Reading in the paper about the library under threat that was emptied by its users cheered me up considerably. It’s a similar approach to the one taken by Andromeda Klein in the book by the same name, by Frank Portman, when she hopes to rescue all her favourite – albeit rather weird – books from being thrown out from the library for not being borrowed enough.
This is civil disobedience at its best. You don’t have to march or shout, and the police are not likely to attack you as you leave the library with your legal allowance of books. You’re just borrowing them. Keeping them safe.
It’s probably the same feeling I had when I spent so many 10 pences on deleted books from Offspring’s school library. I wanted to prevent them being binned, at least as much as I welcomed some cheap reads for myself. I know you have to prune belongings. You can’t keep getting new books in and find space for them if you don’t prune. But, this school library shifted books out in double quick time, when it would have been better use of resources not to buy some of them in the first place, or to have ‘got rid of’ them in a more suitable way than chucking them into a container in the school car park.

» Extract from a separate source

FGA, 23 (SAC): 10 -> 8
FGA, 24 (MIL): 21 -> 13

So I saved what I could. An encyclopaedia that Son carried home one volume at a time because it was so heavy, we kept while it was useful for school needs, and then managed to pass onto someone on Freecycle. I had thought it’d be far too difficult in this age of Wikipedia, so it felt doubly good that it had somewhere other than the tip to go to.

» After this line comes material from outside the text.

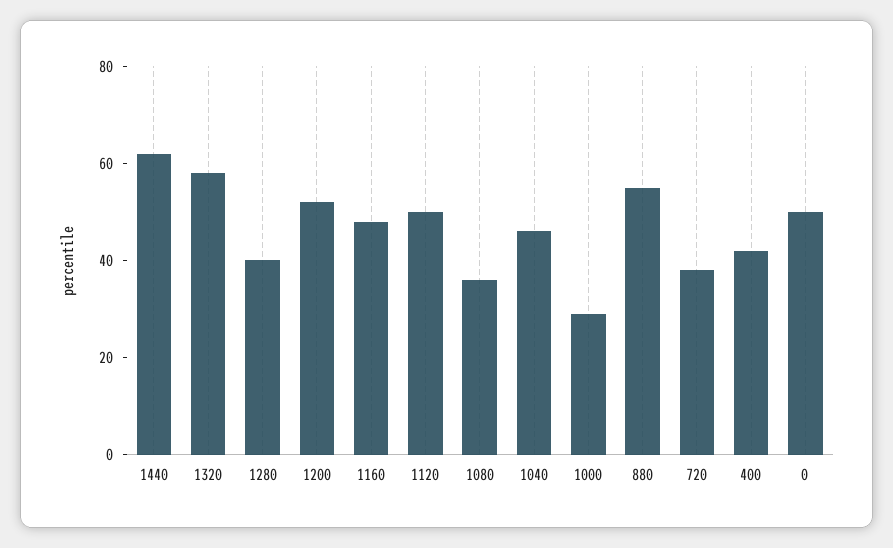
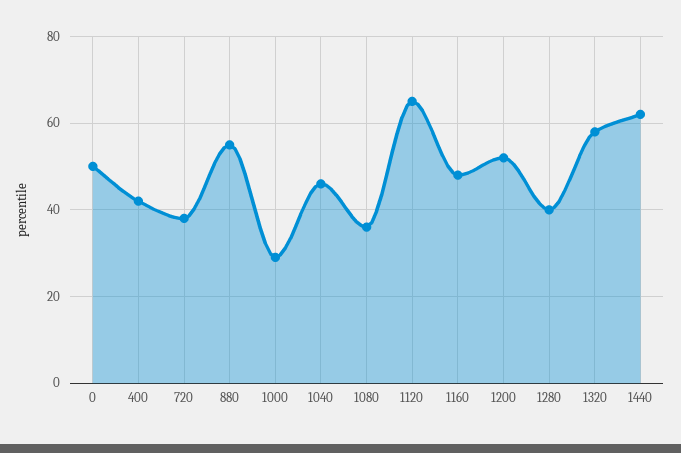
1120: 50 -> 65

We weren’t so lucky with the government’s Millennium gift of a set of classics for every school library. They departed with no further ado before anyone much had even had long enough to ignore them. That was a well intentioned gift, but possibly not a marvellous one. Schools don’t do enough on classics to make anyone want to borrow them, and neither teachers nor parents are likely to enthuse a 14-year-old into Dickens, or ‘worse’.
Someone blogged recently about pulping books. She had run a small publishing company which had been bought out by someone bigger. But what to do with stock? It appears you can’t even give it away. My heart hurt reading this, but that’s probably nothing compared to what she must have felt.
And an author was asking on facebook recently what to do with all her foreign editions. You can give books away, but it costs money. And in many authors’ homes that’s not something they have spare. Put wonderful books in the recycling bin? Or landfill if the local authority hasn’t seen the light yet.
It’s irrational, but I want to save the lot. And you all know I don’t have the room to do that. But I could most likely manage ten library books if they needed a temporary refuge.